# [Things to do]
(a) In the ocamlgraph mailing-list thread below, list every line that credits someone with the quoted writing. Give each line's wording without the leading quote marks.
(b) Write the next part of the ocamlgraph mailing-list thread below, picking up right after its last sentence.

Benjamin Ylvisaker wrote:
> 
> On Aug 8, 2009, at 6:35 AM, Edgar Friendly wrote:
> 
>> Benjamin Ylvisaker wrote:
>>> I have been using ocamlgraph for a while, and have been generally happy
>>> with it.  I experienced some poor performance with moderately large
>>> graphs (10-100k vertices) recently, which led me to look through the
>>> source code a little.  It seems that doing anything with the
>>> predecessors of a vertex, even just getting a list of them, requires
>>> scanning through all the vertices in a graph.  This seems a little crazy
>>> to me.  Am I missing something?  Is there some kind of work-around that
>>> gives reasonable performance for predecessor operations (i.e. not
>>> O(|V|)).

# [Data excerpts]
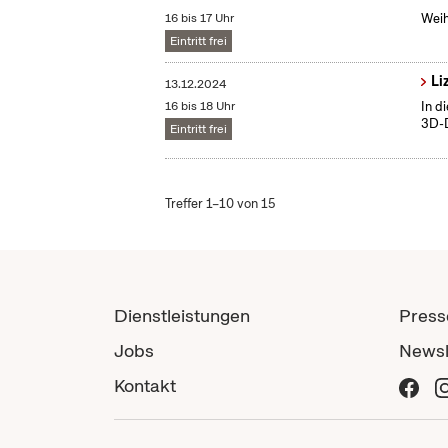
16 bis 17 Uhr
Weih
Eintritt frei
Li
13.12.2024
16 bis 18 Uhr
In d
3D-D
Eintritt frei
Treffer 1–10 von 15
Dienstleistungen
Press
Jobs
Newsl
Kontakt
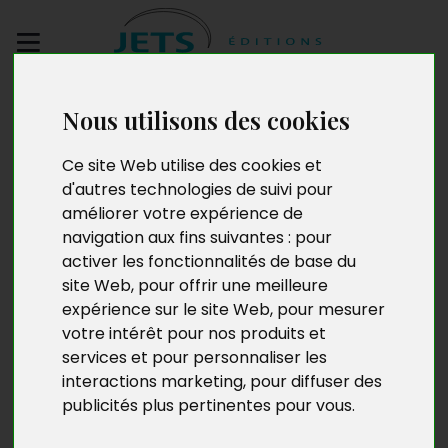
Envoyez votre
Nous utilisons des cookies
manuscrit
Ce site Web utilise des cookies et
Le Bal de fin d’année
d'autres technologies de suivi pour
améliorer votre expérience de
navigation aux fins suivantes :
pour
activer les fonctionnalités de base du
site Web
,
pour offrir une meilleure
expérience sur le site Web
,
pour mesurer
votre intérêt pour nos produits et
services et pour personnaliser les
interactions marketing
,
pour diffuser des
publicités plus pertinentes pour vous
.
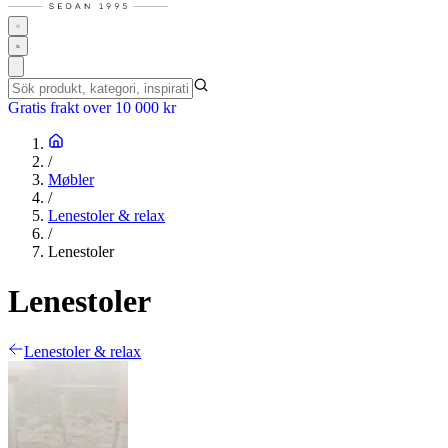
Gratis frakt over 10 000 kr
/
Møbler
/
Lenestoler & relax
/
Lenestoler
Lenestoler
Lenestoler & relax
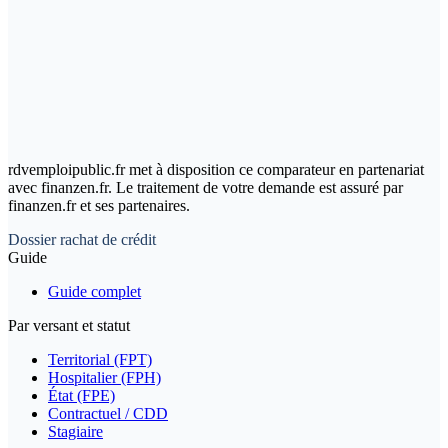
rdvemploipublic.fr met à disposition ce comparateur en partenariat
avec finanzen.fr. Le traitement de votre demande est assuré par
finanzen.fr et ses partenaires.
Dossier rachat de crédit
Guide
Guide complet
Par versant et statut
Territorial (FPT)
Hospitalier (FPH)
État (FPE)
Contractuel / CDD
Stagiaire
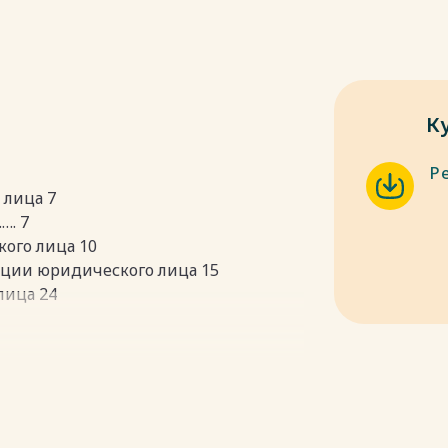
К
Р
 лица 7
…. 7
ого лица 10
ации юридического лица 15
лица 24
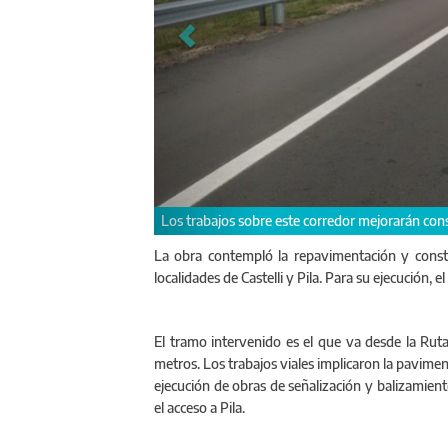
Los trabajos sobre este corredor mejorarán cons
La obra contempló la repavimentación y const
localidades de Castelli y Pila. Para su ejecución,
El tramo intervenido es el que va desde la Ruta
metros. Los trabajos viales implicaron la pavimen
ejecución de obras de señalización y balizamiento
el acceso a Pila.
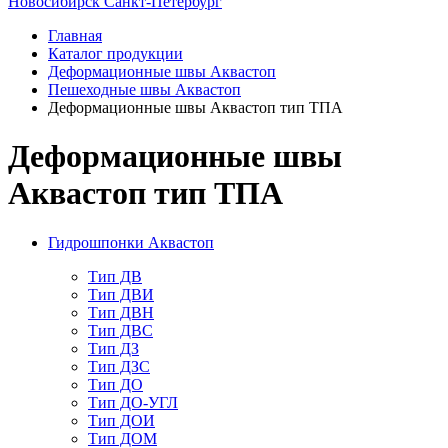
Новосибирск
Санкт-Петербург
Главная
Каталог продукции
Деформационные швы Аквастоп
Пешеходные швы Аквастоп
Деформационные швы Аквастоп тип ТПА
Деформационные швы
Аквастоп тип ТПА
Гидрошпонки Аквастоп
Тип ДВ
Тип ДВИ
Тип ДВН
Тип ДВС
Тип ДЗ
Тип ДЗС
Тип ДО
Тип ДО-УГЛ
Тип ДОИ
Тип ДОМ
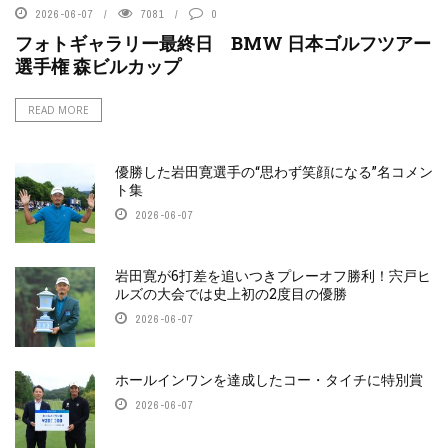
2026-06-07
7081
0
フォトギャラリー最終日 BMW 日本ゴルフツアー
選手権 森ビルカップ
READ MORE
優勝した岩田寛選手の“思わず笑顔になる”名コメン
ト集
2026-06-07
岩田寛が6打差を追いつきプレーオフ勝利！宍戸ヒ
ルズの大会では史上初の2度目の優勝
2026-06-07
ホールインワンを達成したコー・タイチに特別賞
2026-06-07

# [Task results]
(a)
- Benjamin Ylvisaker wrote:
- On Aug 8, 2009, at 6:35 AM, Edgar Friendly wrote:
- Benjamin Ylvisaker wrote:

(b)
>>>
>>> Thanks,
>>> Ben
>>>
>>
>> What you're asking is similar to the problem of finding the predecessor
>> of an arbitrary node in a singly-linked-list.  You have no option but to
>> scan the whole list to find its predecessor.  If you had a
>> doubly-linked-list, predecessor lookups would work easily, but that's a
>> different data structure, with much more overhead.
>>
>> When you talk about "predecessors", I assume you're using a directed
>> graph, and want to know which nodes have edges to a given node.  if your
>> graph is static, you could build lookup tables, pregenerating this
>> information and caching it.  Even with a dynamic graph, maintaining
>> lookup tables on this info shouldn't be too hard.
>>
>> Does that help?
>> E
> 
> The list analogy seems like a little bit of a stretch to me.  I
> understand the point, but I think most programmers would expect
> predecessor and successor operations in a generic mutable directed graph
> library to be symmetric in every way, including performance.
> 
If you'd like to call this a weakness in the current implementation, you
may.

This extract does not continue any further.